Required action A:
In the passage on Naworth and Lord William Howard, whose son was "belted Will"?
Required action B:
Continue the passage on Naworth and Lord William Howard from its last line, beginning the new section on the route from Liverpool through the Midland counties to London.

Provided text:

VIEW ON TORRENT WALK, DOLGELLY.
"Stern on the angry confines Naworth rose,
In dark woods islanded; its towers looked forth
And frowned defiance on the angry North."
Here lived, with a host of retainers, the famous "belted Will"—Lord William Howard, son of the fourth Duke of Norfolk—who in the early part of the seventeenth century finally brought peace to the border by his judicious exercise for many years of the Warden's powers. It is of this famous soldier and chivalrous knight, whose praises are even yet sung in the borderland, that Scott has written—
"Howard, than whom knight
Was never dubbed more bold in fight,
Nor, when from war and armor free.
More famed for stately courtesy."
III.
LIVERPOOL, THROUGH THE MIDLAND COUNTIES, TO LONDON.

Source material:
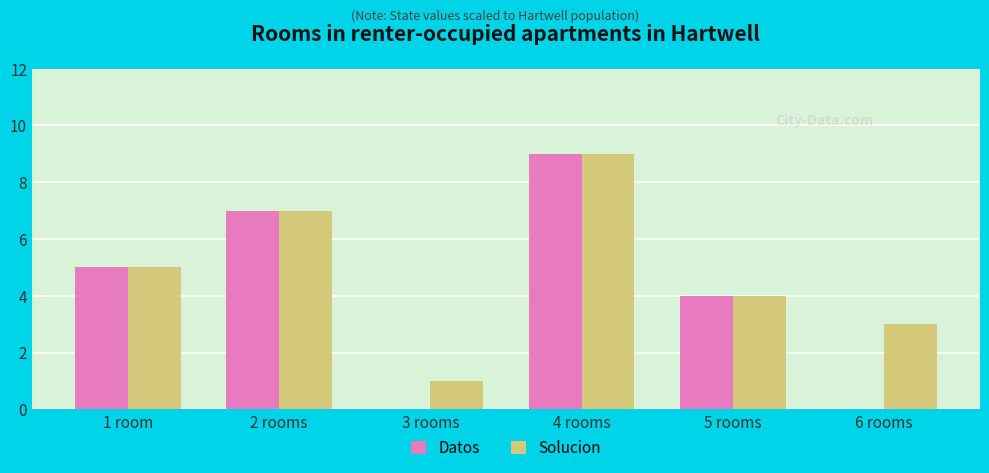

What is the sum of all Solucion values?

29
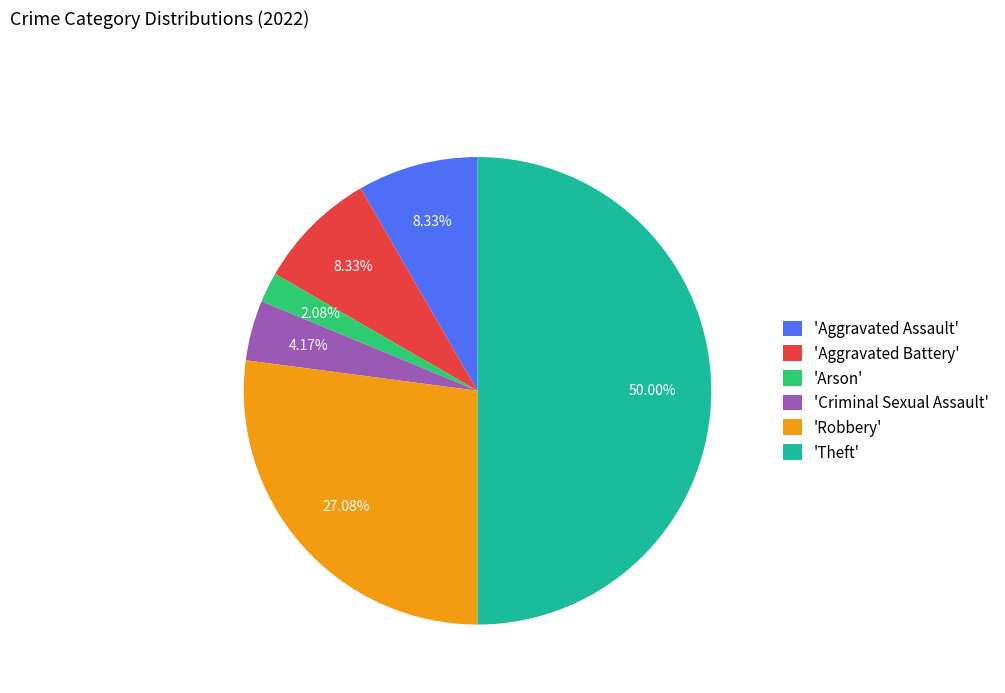

What is the ratio of the value at 'Theft' to the value at 'Robbery'?

1.8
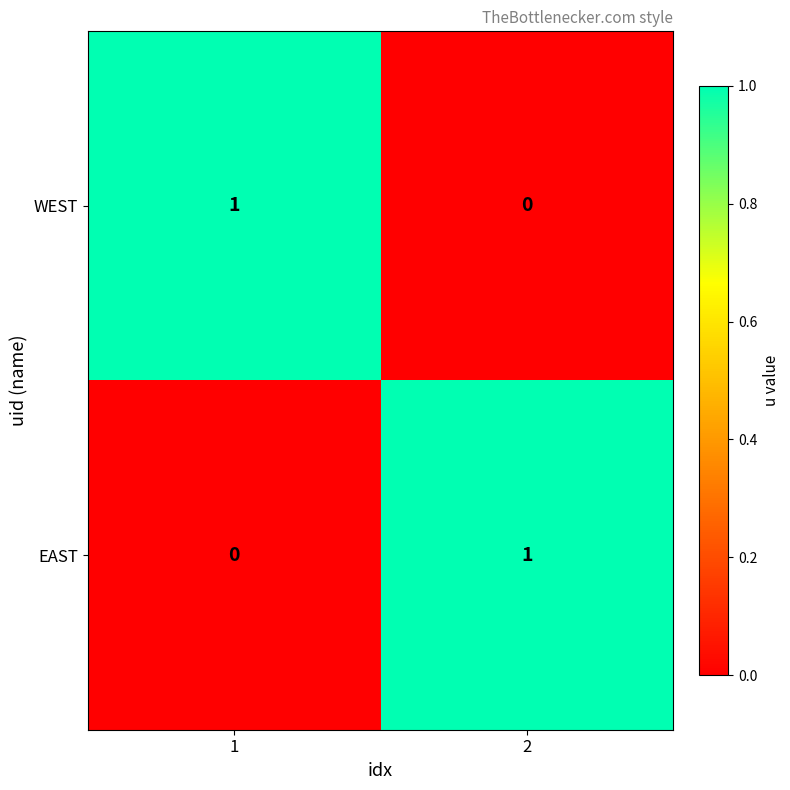

Is it true that WEST equals 0 at 2?

True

Reply A:
He was the son of the fourth Duke of Norfolk.

Reply B:
The Peak of Derbyshire—Castleton—Bess of Hardwicke—Hardwicke Hall—Bolsover Castle—The Wye and the Derwent—Buxton—Bakewell—Haddon Hall—The King of the Peak—Dorothy Vernon—Rowsley—The Peacock Inn—Chatsworth—The Victoria Regia—Matlock—Dovedale—Beauchief Abbey—Stafford Castle—Trentham Hall—Tamworth—Tutbury Castle—Chartley Castle—Alton Towers—Shrewsbury Castle—Bridgenorth—Wenlock Abbey—Ludlow Castle—The Feathers Inn—Lichfield Cathedral—Dr. Samuel Johnson—Coventry—Lady Godiva and Peeping Tom—Belvoir Castle—Charnwood Forest—Groby and Bradgate—Elizabeth Widvile and Lady Jane Grey—Ulverscroft Priory—Grace Dieu Abbey—Ashby de la Zouche—Langley Priory—Leicester Abbey and Castle—Bosworth Field—Edgehill—Naseby—The Land of Shakespeare—Stratford-on-Avon—Warwick—Kenilworth—Birmingham—Boulton and Watt—Fotheringhay Castle—Holmby House—Bedford Castle—John Bunyan—Woburn Abbey and the Russells—Stowe—Whaddon Hall—Great Hampden—Creslow House.
THE PEAK OF DERBYSHIRE.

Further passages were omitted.